Drittens leben wir in einer theatralischen Kultur; Inszenierungen sind an sich nichts Schlechtes. Das Unechte hat den Vorteil, dass es meist gebildeter und zivilisierter als das Authentische ist. Wir haben die Religion zur Kunst trivialisiert, den Krieg zum Sport, die Politik zur Show, und auf diese Weise Haß, Intoleranz und Gewalttätigkeit wesentlich verringert. Es ist ja kein Wunder, dass Krawalle und Ausschreitungen meist von Demonstrationen ausgehen - die sind noch viel zu sehr echtes Leben. Das Erscheinen bezahlter Demonstranten auf dem Markt ist in dieser Lage ein wichtiger Schritt, in die Sache etwas mehr vom nötigen Unernst einzubringen.

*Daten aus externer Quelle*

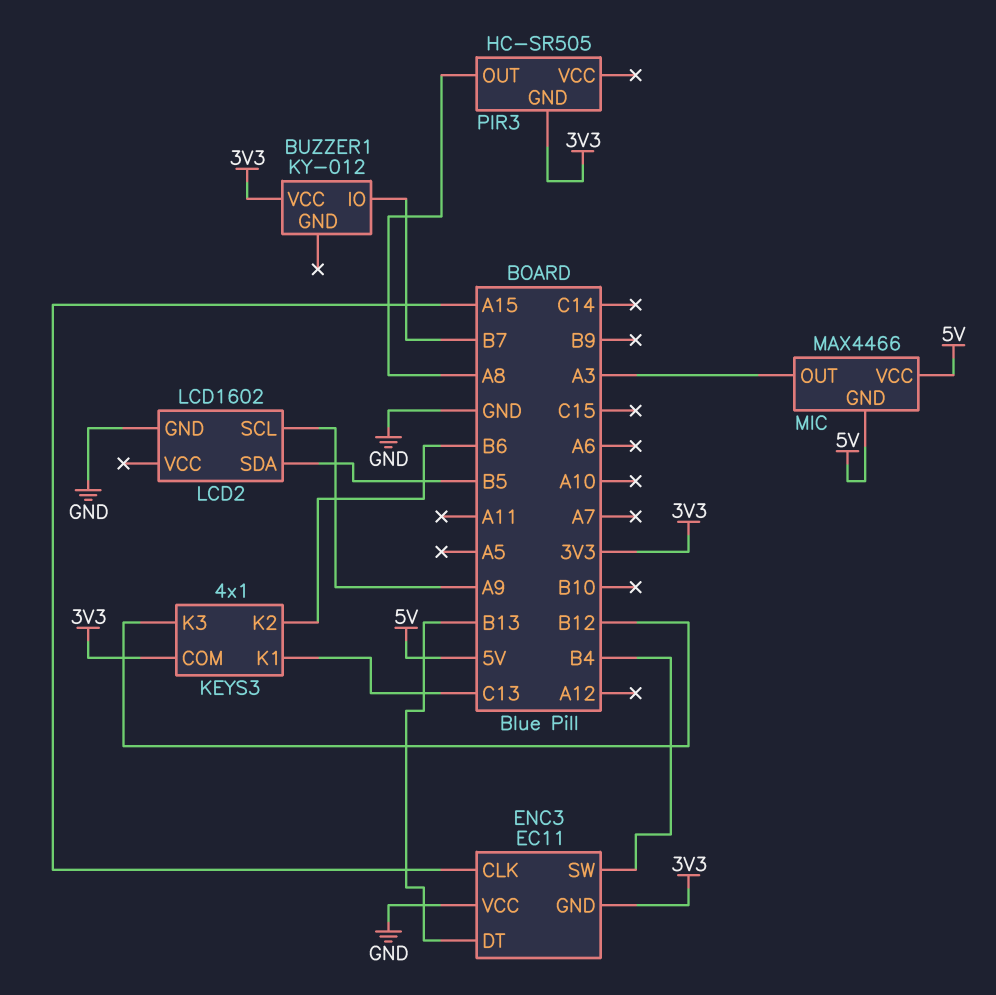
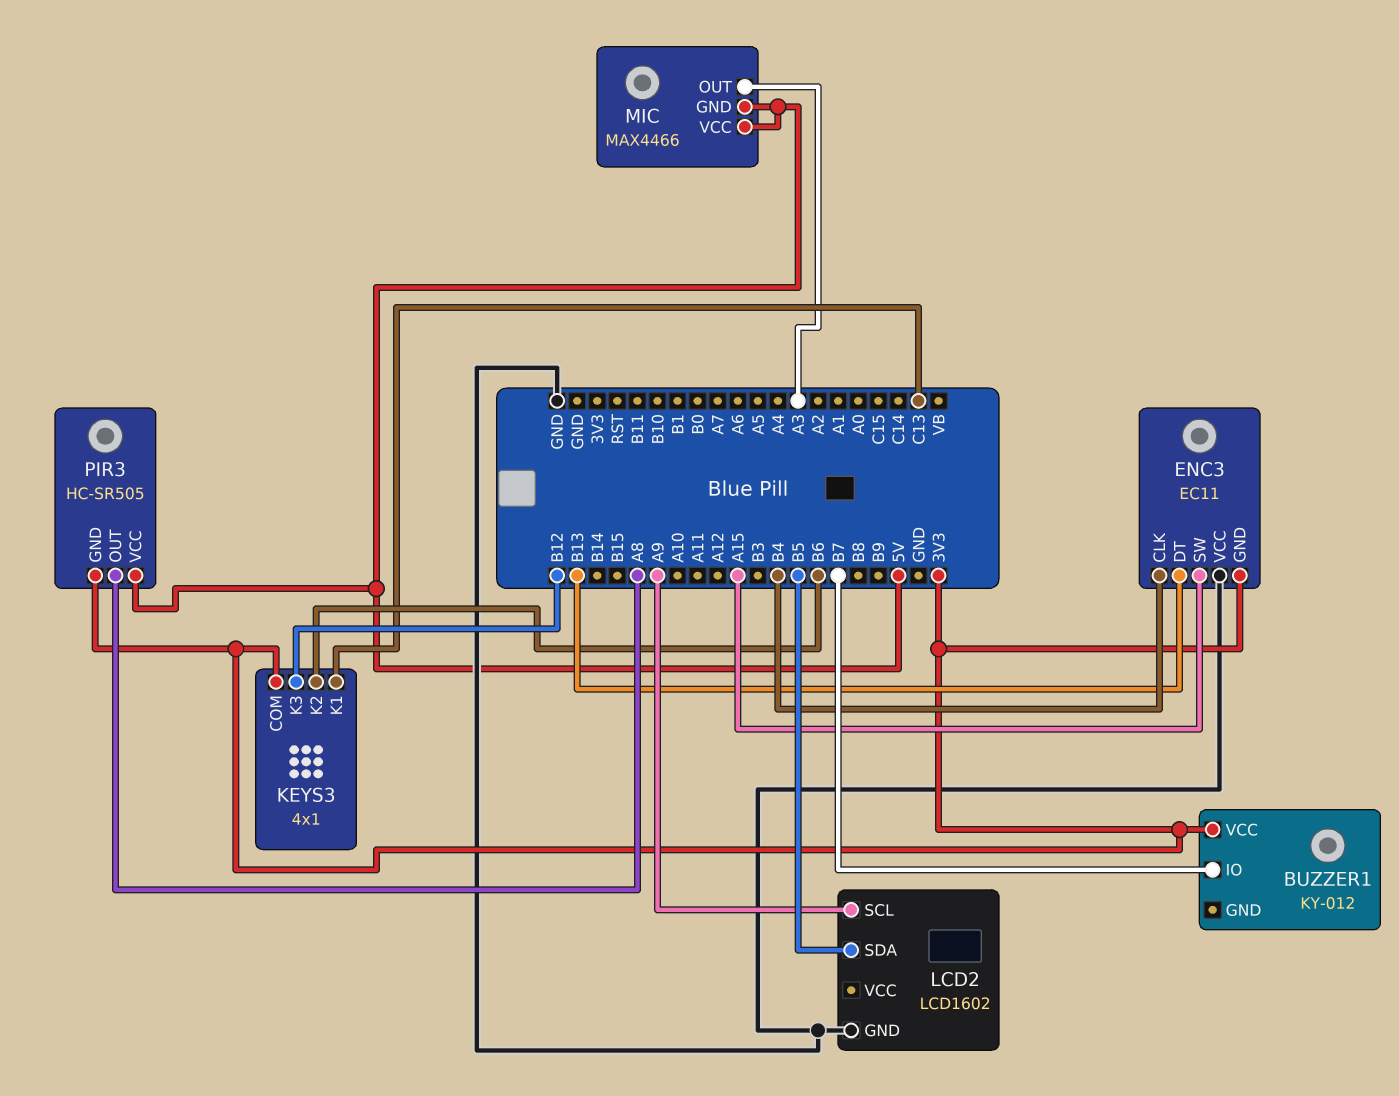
ENC3 pin CLK: A15 -> B4
ENC3 pin SW: B4 -> A15
PIR3 pin VCC: none -> 5V

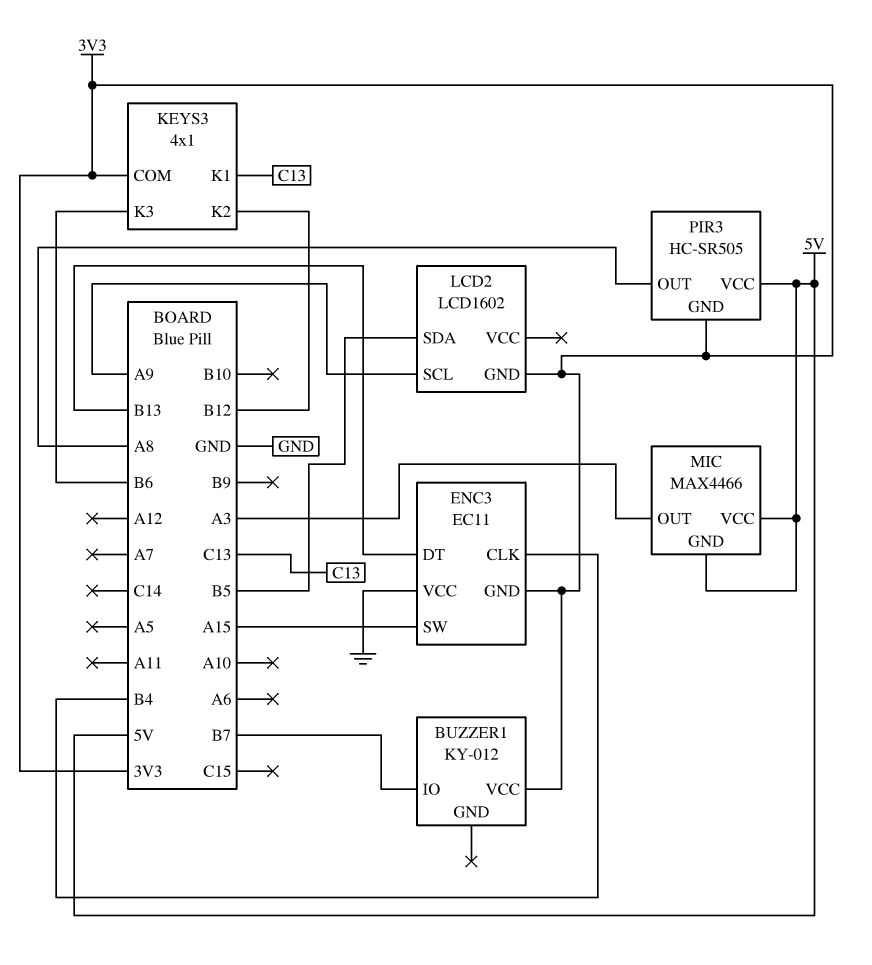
KEYS3 pin K2: B6 -> B12
KEYS3 pin K3: B12 -> B6
LCD2 pin GND: GND -> 3V3

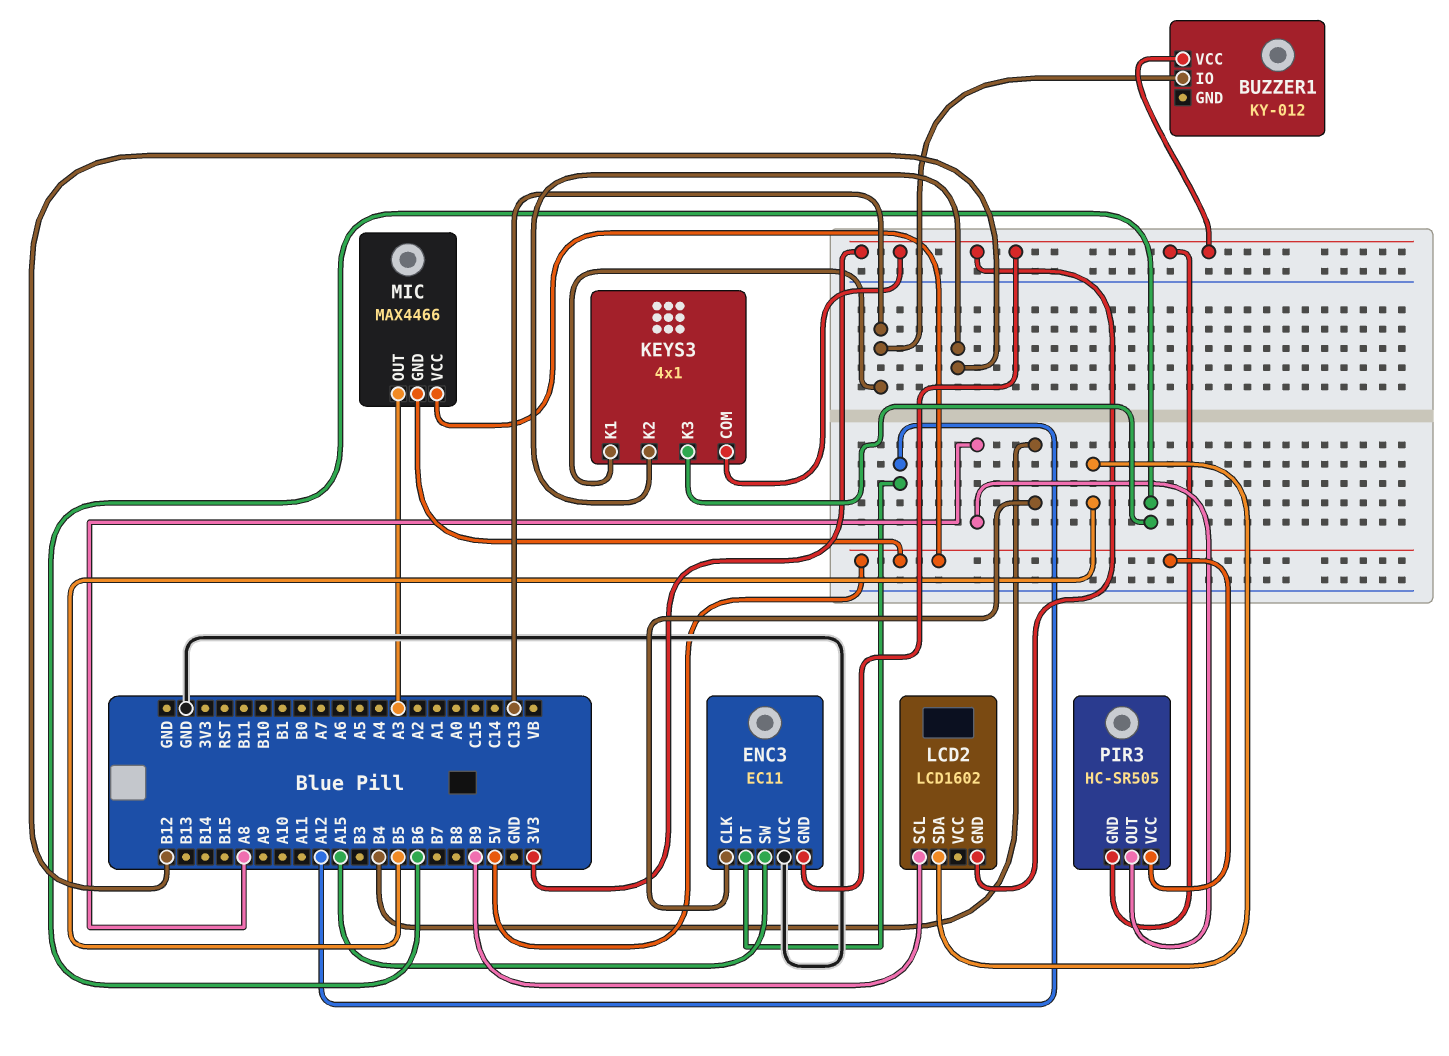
BUZZER1 pin IO: B7 -> C13
ENC3 pin DT: B13 -> A12
LCD2 pin SCL: A9 -> B9

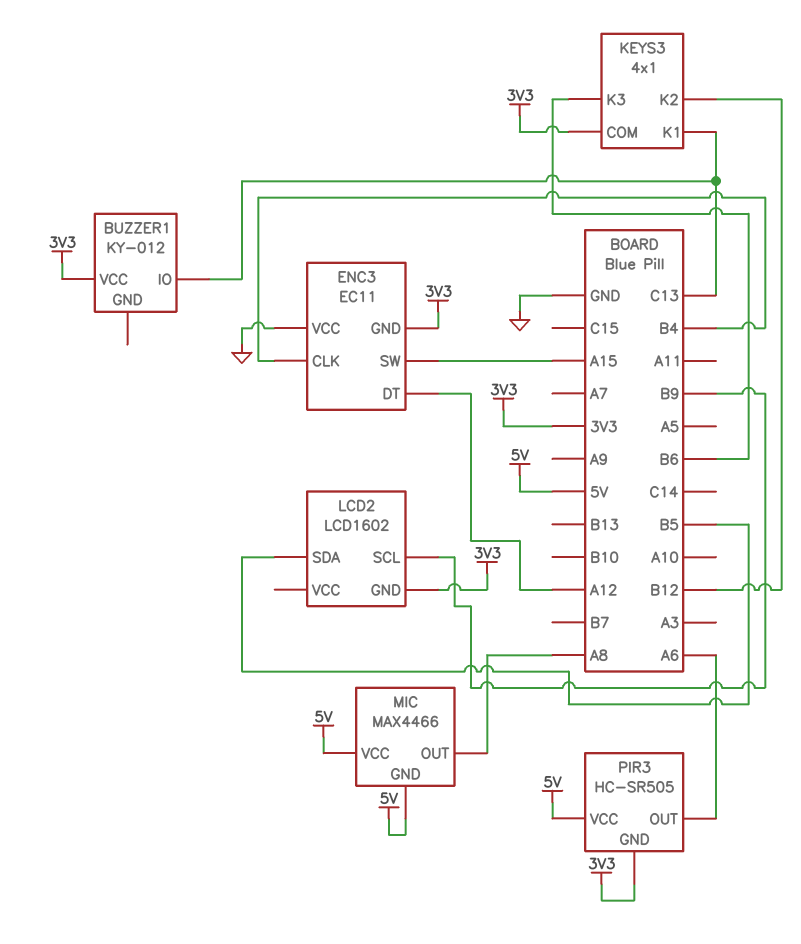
MIC pin OUT: A3 -> A8
PIR3 pin OUT: A8 -> A6

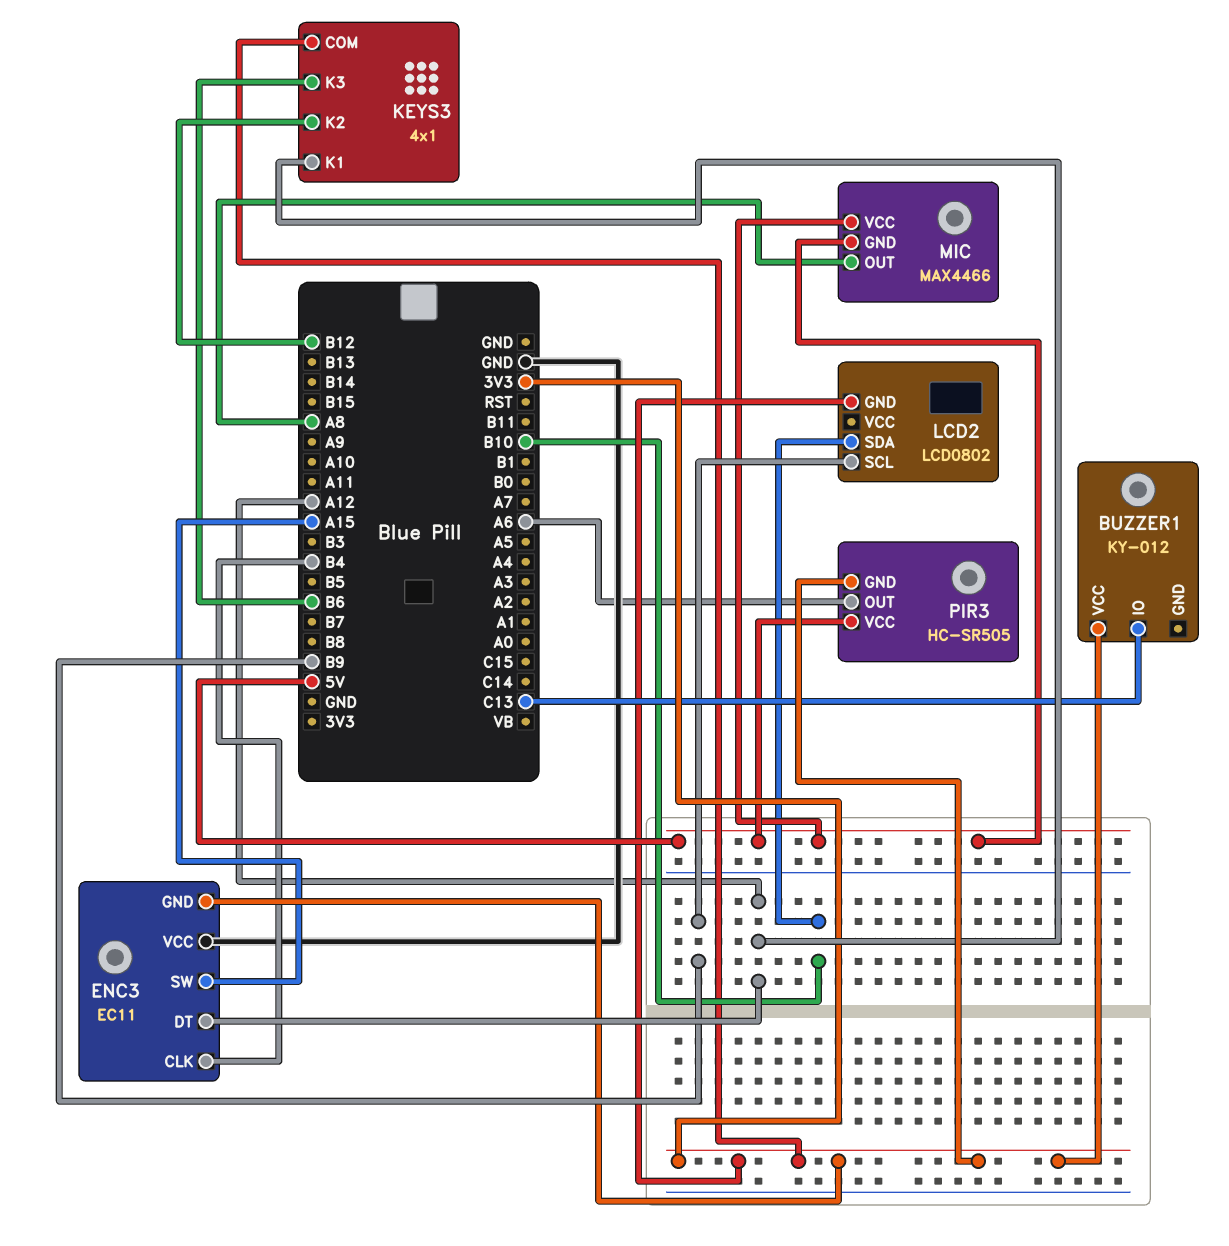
KEYS3 pin K1: C13 -> A12
LCD2: LCD1602 -> LCD0802
LCD2 pin SDA: B5 -> B10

Dabei sollte man allerdings nicht stehenbleiben. Ein folgerichtiger weiterer Schritt wären etwa neuartige Demonstratorenspiele: Sportstadien eignen sich bestens für den Auftritt von Demozügen und den Wettkampf mit Gegendemonstrationen. Das Fernsehen überträgt, so dass alle Anliegen weite Aufmerksamkeit erhalten. In den Rängen sitzt die Claque, und wer den meisten Beifall von dort erhält, hat gewonnen und bekommt als Siegerpreis einen fachgerechten Internet-Shitstorm gegen einen frei wählbaren Feind. Ein solcher Demonstrationssport ließe sich problemlos professionalisieren.

So könnte eine zivilisierte Demonstrationskultur aussehen, die nicht zuletzt in den demogeplagten Innenstädten den freien Bürgern wieder zu mehr freier Fahrt verhülfe.